Alkohol w słodyczach

Na to ostatnie pytanie można śmiało odpowiedzieć twierdząco. W wielu z nich, np. wiśniach w likierze faktycznie znajdują się procenty. W ich klasycznej wersji znajdziemy wiśnię, czekoladę i likier. W każdej takiej czekoladce jest 0,67 grama czystego alkoholu. Czy to dużo? Kieliszek wina czy piwa ma go około 10 gramów. Aby spożyć taką samą ilość alkoholu, jaką zawiera jedna szklanka piwa lub lampka wina, trzeba by zjeść piętnaście tych likierowych pralinek” – mówi dziennikarzom AD toksykolog, Jan Tytgat.

 

Słodka matematyka

Idąc tym tropem, powinniśmy uwzględnić naszą wagę. Od masy ciała w dużej mierze zależy bowiem stężenie alkoholu w naszym organizmie.

"Jeśli chcesz osiągnąć dopuszczalny limit 0,5 promila – maksymalny dopuszczalny poziom na drogach w Holandii – to jako przeciętny dorosły musisz zjeść co najmniej trzydzieści cukierków wiśniowych. A jeśli jesteś trochę większy lub cięższy, jeszcze więcej. Mężczyzna ważący 75 kilogramów może zjeść ich około czterdziestu, zanim osiągnie ten limit'' – liczy dziennikarzom toksykolog.

 

Prędzej zwymiotujesz

Co to oznacza?
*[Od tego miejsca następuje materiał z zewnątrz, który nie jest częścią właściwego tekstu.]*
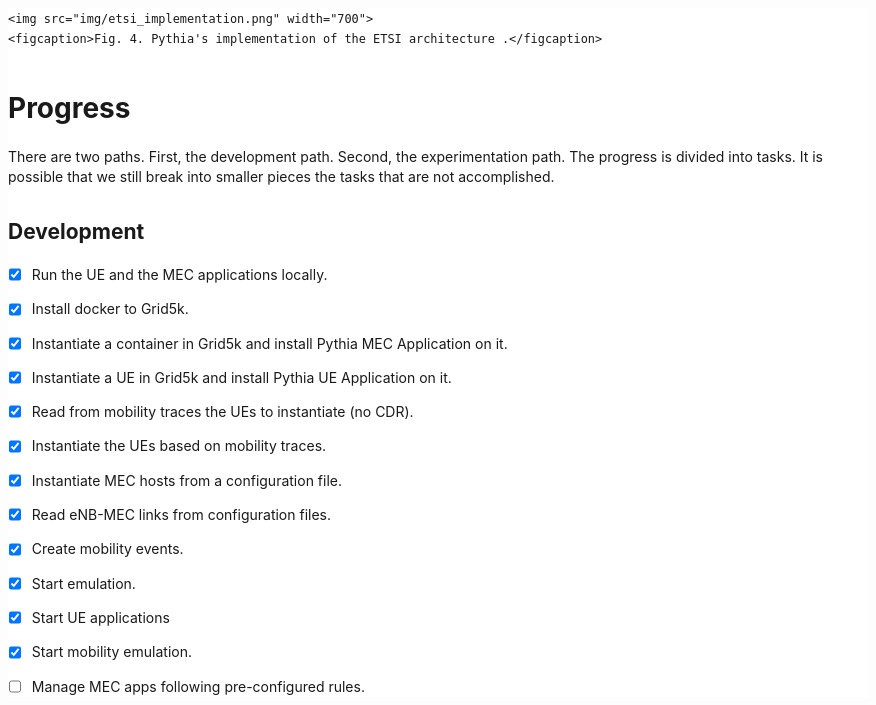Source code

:     <img src="img/etsi_implementation.png" width="700">
    <figcaption>Fig. 4. Pythia's implementation of the ETSI architecture .</figcaption>
  </figure>
</div>

# Progress
There are two paths. First, the development path. Second, the experimentation path. The progress is divided into tasks. It is possible that we still break into smaller pieces the tasks that are not accomplished.

## Development
- [x] Run the UE and the MEC applications locally.
- [x] Install docker to Grid5k.
- [x] Instantiate a container in Grid5k and install Pythia MEC Application on it.
- [x] Instantiate a UE in Grid5k and install Pythia UE Application on it.
- [x] Read from mobility traces the UEs to instantiate (no CDR).
- [x] Instantiate the UEs based on mobility traces.
- [x] Instantiate MEC hosts from a configuration file.
- [x] Read eNB-MEC links from configuration files.
- [x] Create mobility events.
- [x] Start emulation.
- [x] Start UE applications
- [x] Start mobility emulation.
- [ ] Manage MEC apps following pre-configured rules. 


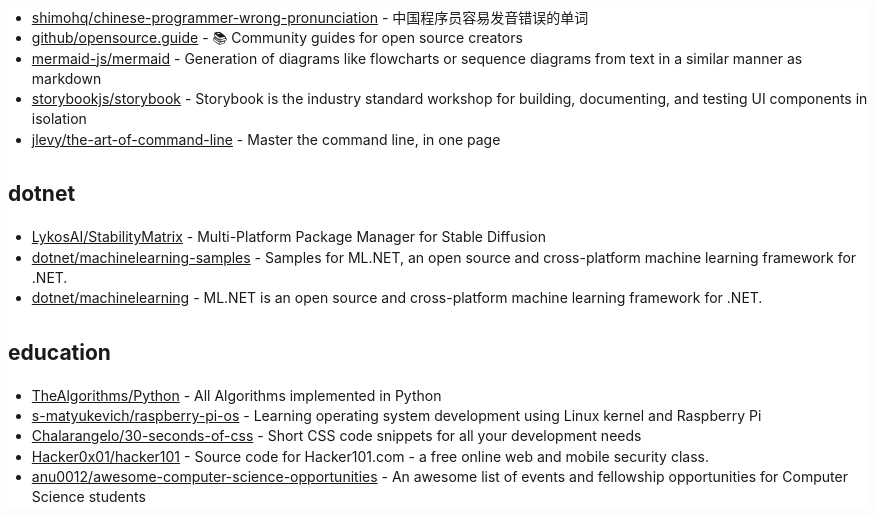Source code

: - [shimohq/chinese-programmer-wrong-pronunciation](https://github.com/shimohq/chinese-programmer-wrong-pronunciation) - 中国程序员容易发音错误的单词
- [github/opensource.guide](https://github.com/github/opensource.guide) - 📚 Community guides for open source creators
- [mermaid-js/mermaid](https://github.com/mermaid-js/mermaid) - Generation of diagrams like flowcharts or sequence diagrams from text in a similar manner as markdown
- [storybookjs/storybook](https://github.com/storybookjs/storybook) - Storybook is the industry standard workshop for building, documenting, and testing UI components in isolation
- [jlevy/the-art-of-command-line](https://github.com/jlevy/the-art-of-command-line) - Master the command line, in one page

## dotnet 

- [LykosAI/StabilityMatrix](https://github.com/LykosAI/StabilityMatrix) - Multi-Platform Package Manager for Stable Diffusion
- [dotnet/machinelearning-samples](https://github.com/dotnet/machinelearning-samples) - Samples for ML.NET, an open source and cross-platform machine learning framework for .NET.
- [dotnet/machinelearning](https://github.com/dotnet/machinelearning) - ML.NET is an open source and cross-platform machine learning framework for .NET.

## education 

- [TheAlgorithms/Python](https://github.com/TheAlgorithms/Python) - All Algorithms implemented in Python
- [s-matyukevich/raspberry-pi-os](https://github.com/s-matyukevich/raspberry-pi-os) - Learning operating system development using Linux kernel and Raspberry Pi
- [Chalarangelo/30-seconds-of-css](https://github.com/Chalarangelo/30-seconds-of-css) - Short CSS code snippets for all your development needs
- [Hacker0x01/hacker101](https://github.com/Hacker0x01/hacker101) - Source code for Hacker101.com - a free online web and mobile security class.
- [anu0012/awesome-computer-science-opportunities](https://github.com/anu0012/awesome-computer-science-opportunities) - An awesome list of events and fellowship opportunities for Computer Science students

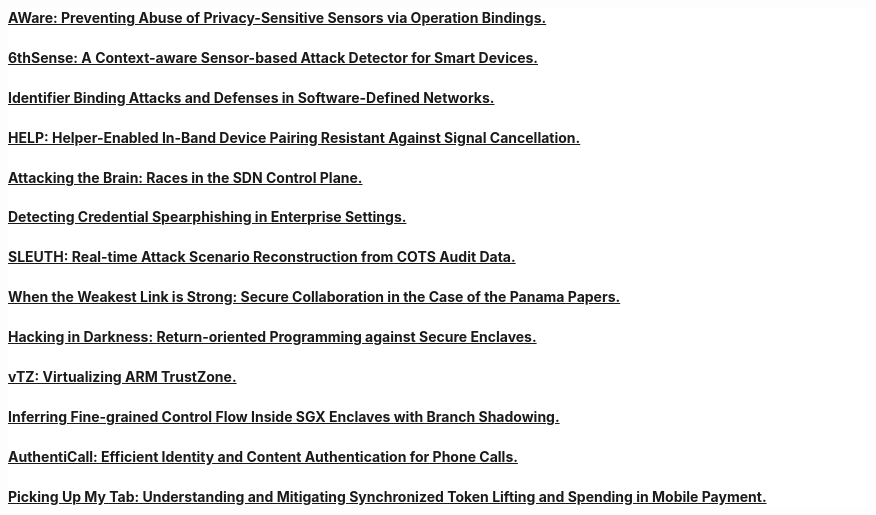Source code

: #### [AWare: Preventing Abuse of Privacy-Sensitive Sensors via Operation Bindings.](https://www.usenix.org/conference/usenixsecurity17/technical-sessions/presentation/petracca)

#### [6thSense: A Context-aware Sensor-based Attack Detector for Smart Devices.](https://www.usenix.org/conference/usenixsecurity17/technical-sessions/presentation/sikder)

#### [Identifier Binding Attacks and Defenses in Software-Defined Networks.](https://www.usenix.org/conference/usenixsecurity17/technical-sessions/presentation/jero)

#### [HELP: Helper-Enabled In-Band Device Pairing Resistant Against Signal Cancellation.](https://www.usenix.org/conference/usenixsecurity17/technical-sessions/presentation/ghose)

#### [Attacking the Brain: Races in the SDN Control Plane.](https://www.usenix.org/conference/usenixsecurity17/technical-sessions/presentation/xu-lei)

#### [Detecting Credential Spearphishing in Enterprise Settings.](https://www.usenix.org/conference/usenixsecurity17/technical-sessions/presentation/ho)

#### [SLEUTH: Real-time Attack Scenario Reconstruction from COTS Audit Data.](https://www.usenix.org/conference/usenixsecurity17/technical-sessions/presentation/hossain)

#### [When the Weakest Link is Strong: Secure Collaboration in the Case of the Panama Papers.](https://www.usenix.org/conference/usenixsecurity17/technical-sessions/presentation/mcgregor)

#### [Hacking in Darkness: Return-oriented Programming against Secure Enclaves.](https://www.usenix.org/conference/usenixsecurity17/technical-sessions/presentation/lee-jaehyuk)

#### [vTZ: Virtualizing ARM TrustZone.](https://www.usenix.org/conference/usenixsecurity17/technical-sessions/presentation/hua)

#### [Inferring Fine-grained Control Flow Inside SGX Enclaves with Branch Shadowing.](https://www.usenix.org/conference/usenixsecurity17/technical-sessions/presentation/lee-sangho)

#### [AuthentiCall: Efficient Identity and Content Authentication for Phone Calls.](https://www.usenix.org/conference/usenixsecurity17/technical-sessions/presentation/reaves)

#### [Picking Up My Tab: Understanding and Mitigating Synchronized Token Lifting and Spending in Mobile Payment.](https://www.usenix.org/conference/usenixsecurity17/technical-sessions/presentation/bai)
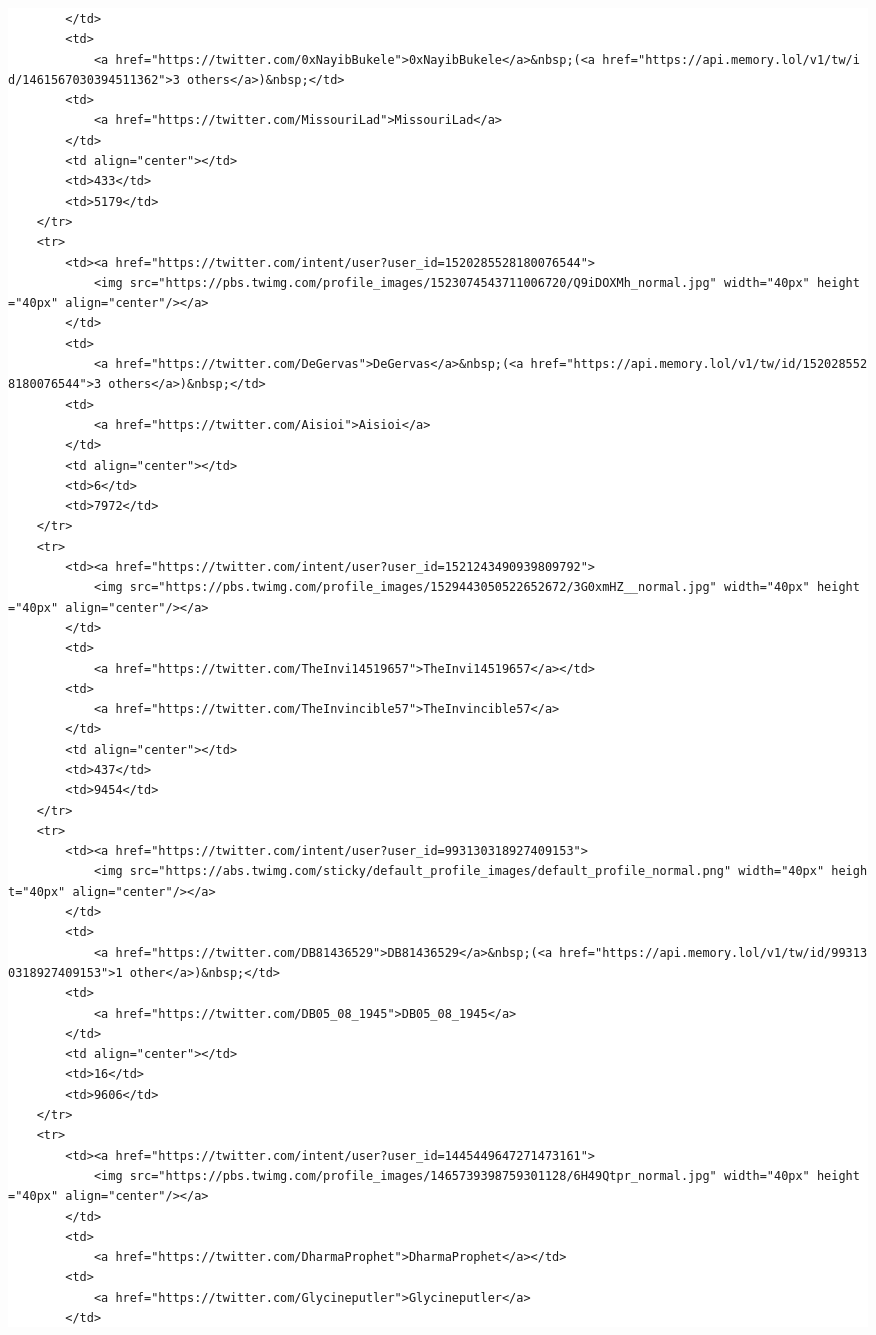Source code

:             </td>
            <td>
                <a href="https://twitter.com/0xNayibBukele">0xNayibBukele</a>&nbsp;(<a href="https://api.memory.lol/v1/tw/id/1461567030394511362">3 others</a>)&nbsp;</td>
            <td>
                <a href="https://twitter.com/MissouriLad">MissouriLad</a>
            </td>
            <td align="center"></td>
            <td>433</td>
            <td>5179</td>
        </tr>
        <tr>
            <td><a href="https://twitter.com/intent/user?user_id=1520285528180076544">
                <img src="https://pbs.twimg.com/profile_images/1523074543711006720/Q9iDOXMh_normal.jpg" width="40px" height="40px" align="center"/></a>
            </td>
            <td>
                <a href="https://twitter.com/DeGervas">DeGervas</a>&nbsp;(<a href="https://api.memory.lol/v1/tw/id/1520285528180076544">3 others</a>)&nbsp;</td>
            <td>
                <a href="https://twitter.com/Aisioi">Aisioi</a>
            </td>
            <td align="center"></td>
            <td>6</td>
            <td>7972</td>
        </tr>
        <tr>
            <td><a href="https://twitter.com/intent/user?user_id=1521243490939809792">
                <img src="https://pbs.twimg.com/profile_images/1529443050522652672/3G0xmHZ__normal.jpg" width="40px" height="40px" align="center"/></a>
            </td>
            <td>
                <a href="https://twitter.com/TheInvi14519657">TheInvi14519657</a></td>
            <td>
                <a href="https://twitter.com/TheInvincible57">TheInvincible57</a>
            </td>
            <td align="center"></td>
            <td>437</td>
            <td>9454</td>
        </tr>
        <tr>
            <td><a href="https://twitter.com/intent/user?user_id=993130318927409153">
                <img src="https://abs.twimg.com/sticky/default_profile_images/default_profile_normal.png" width="40px" height="40px" align="center"/></a>
            </td>
            <td>
                <a href="https://twitter.com/DB81436529">DB81436529</a>&nbsp;(<a href="https://api.memory.lol/v1/tw/id/993130318927409153">1 other</a>)&nbsp;</td>
            <td>
                <a href="https://twitter.com/DB05_08_1945">DB05_08_1945</a>
            </td>
            <td align="center"></td>
            <td>16</td>
            <td>9606</td>
        </tr>
        <tr>
            <td><a href="https://twitter.com/intent/user?user_id=1445449647271473161">
                <img src="https://pbs.twimg.com/profile_images/1465739398759301128/6H49Qtpr_normal.jpg" width="40px" height="40px" align="center"/></a>
            </td>
            <td>
                <a href="https://twitter.com/DharmaProphet">DharmaProphet</a></td>
            <td>
                <a href="https://twitter.com/Glycineputler">Glycineputler</a>
            </td>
Teoretycznie jest to możliwe, ale w praktyce niewykonalne. "Jeśli tego spróbujesz, jest większe prawdopodobieństwo, że zwymiotujesz od nadmiaru czekolady, niż że się upijesz" - śmieje się ekspert. W grę wchodzi tu bowiem kwestia tego, iż od pierwszej minuty nasz organizm rozkłada alkohol. Jeśli więc chcemy podpić sobie procenty, te czterdzieści czekoladek powinniśmy zjeść praktycznie na raz. Chociaż to i tak nic nie da.

 

Zakąska

Piwo czy wódka pita na pusty żołądek, czy bez tak zwanego zakąszania „sieka” nasz szybciej, ponieważ łatwiej się wchłania i szybciej przenika przez ścianę żołądka do krwioobiegu. W przypadku czekoladek, oprócz alkoholu jest jeszcze czekolada i wiśnia, czyli cukry i tłuszcze, które spowalniają ten proces. Zanim więc alkohol z nasączonego owocu dostanie się do krwi, minie dużo czasu. To powolne wchłanianie spowoduje zaś, iż stężenie we krwi będzie niższe.

Alkomat

Czy więc nie musimy bać się badania alkomatem, jedząc takie czekoladki? Jeśli policja złapie nas krótko po spałaszowaniu dwóch bombonierek, alkomat może pokazać wynik różny od 0,0.
Jest to jednak efekt pozostałości alkoholu w ustach i przełyku. Kolejne badanie po 15-20 minutach powinno dać już wynik 0,0. Również badanie krwi nas uratuje. Tu bowiem w grę wchodzi owo wolne wchłanianie, przez co wynik oczyści nas z zarzutu jazdy pod wpływem. Jak więc widać sama matematyka dotycząca zawartości alkoholu w czekoladkach to za mało i upić się nimi nie da.

 

Inne słodycze

Podobnie jest też z innymi słodyczami. Lody o smaku rumowym, czy tiramisu, sos z kieliszkiem wina w środku są dla nas niegroźne. Co ciekawe, nawet niektóre owoce, gdy są przejrzałe, zawierają alkohol. Banany w takim stanie mają w sobie około 0,4% alkoholu w stosunku do wagi. Oznacza to, że aby uzyskać wynik taki jak przy lampce wina, trzeba by zjeść ich około 13 sztuk, a z racji na powolne wchłanianie i tak wynik badania dałby 0:0.

 

Policja

Policja doskonale zna tego typu kwestie. Oficerowie nie dadzą się więc nabrać, nawet gdy obok kierowcy będzie leżeć pusta bombonierka. Co najwyżej powtórzą badanie po kwadransie. Jeśli zaś to znów da wynik większy niż 0,0 to mundurowi tylko utwierdzą się w tym, że zmotoryzowany chce ich okłamać, a to pewno nie wyjdzie mu to na dobre.